_What to produce_. Copy every line of the data that contains the string "tvaparecida".

[Entries taken from a collection]
##########

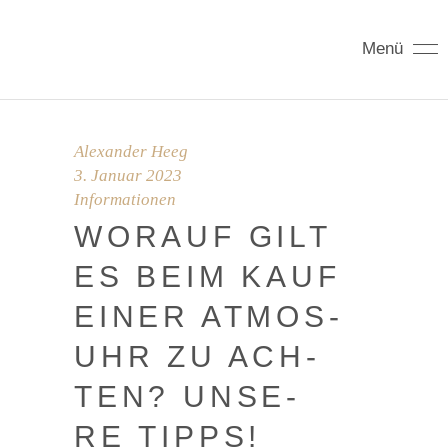
Menü
Alexander Heeg
3. Januar 2023
Informationen
WOR­AUF GILT
ES BEIM KAUF
EINER ATMOS-
UHR ZU ACH­
TEN? UNSE­
RE TIPPS!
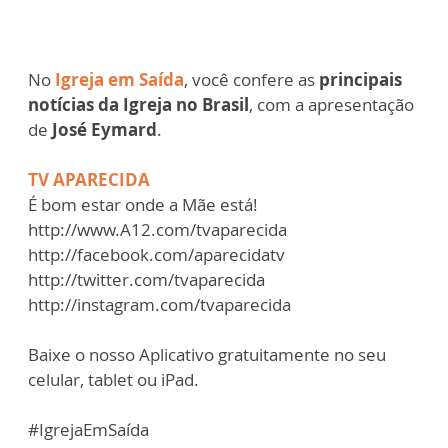
No
Igreja em Saída
, você confere as
principais
notícias da Igreja no Brasil
, com a apresentação
de
José Eymard
.
TV APARECIDA
É bom estar onde a Mãe está!
http://www.A12.com/tvaparecida​
http://facebook.com/aparecidatv​
http://twitter.com/tvaparecida​
http://instagram.com/tvaparecida​
Baixe o nosso Aplicativo gratuitamente no seu
celular, tablet ou iPad.
#IgrejaEmSaída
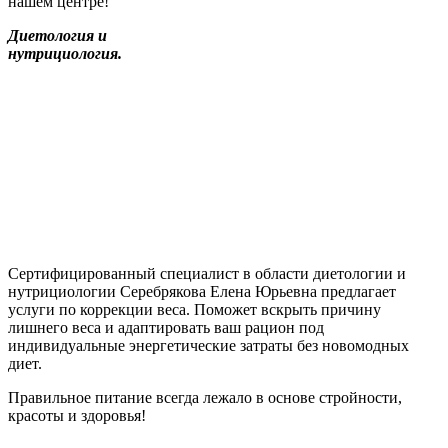
нашем центре!
Диетология и
нутрициология.
Сертифицированный специалист в области диетологии и
нутрициологии Серебрякова Елена Юрьевна предлагает
услуги по коррекции веса. Поможет вскрыть причину
лишнего веса и адаптировать ваш рацион под
индивидуальные энергетические затраты без новомодных
диет.
Правильное питание всегда лежало в основе стройности,
красоты и здоровья!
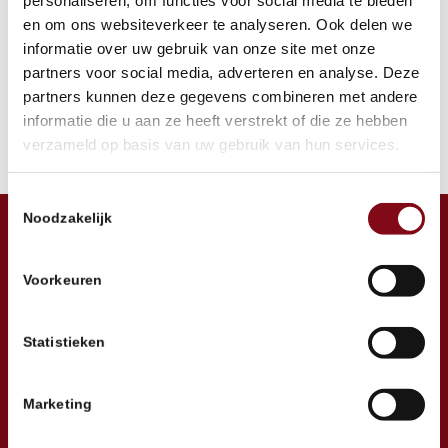
Dat woord roept bij mij vooral verwarring op. Daarom ben ik dit
en om ons websiteverkeer te analyseren. Ook delen we
gaan benaderen als een onderzoek: wat betekent
informatie over uw gebruik van onze site met onze
vertrouwen eigenlijk, […]
partners voor social media, adverteren en analyse. Deze
partners kunnen deze gegevens combineren met andere
informatie die u aan ze heeft verstrekt of die ze hebben
verzameld op basis van uw gebruik van hun services.
Toestemmingsselectie
Noodzakelijk
info@cvst.nl
Voorkeuren
06-14464205
Statistieken
Marketing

##########

_Solution for this task_.
http://www.A12.com/tvaparecida​
http://twitter.com/tvaparecida​
http://instagram.com/tvaparecida​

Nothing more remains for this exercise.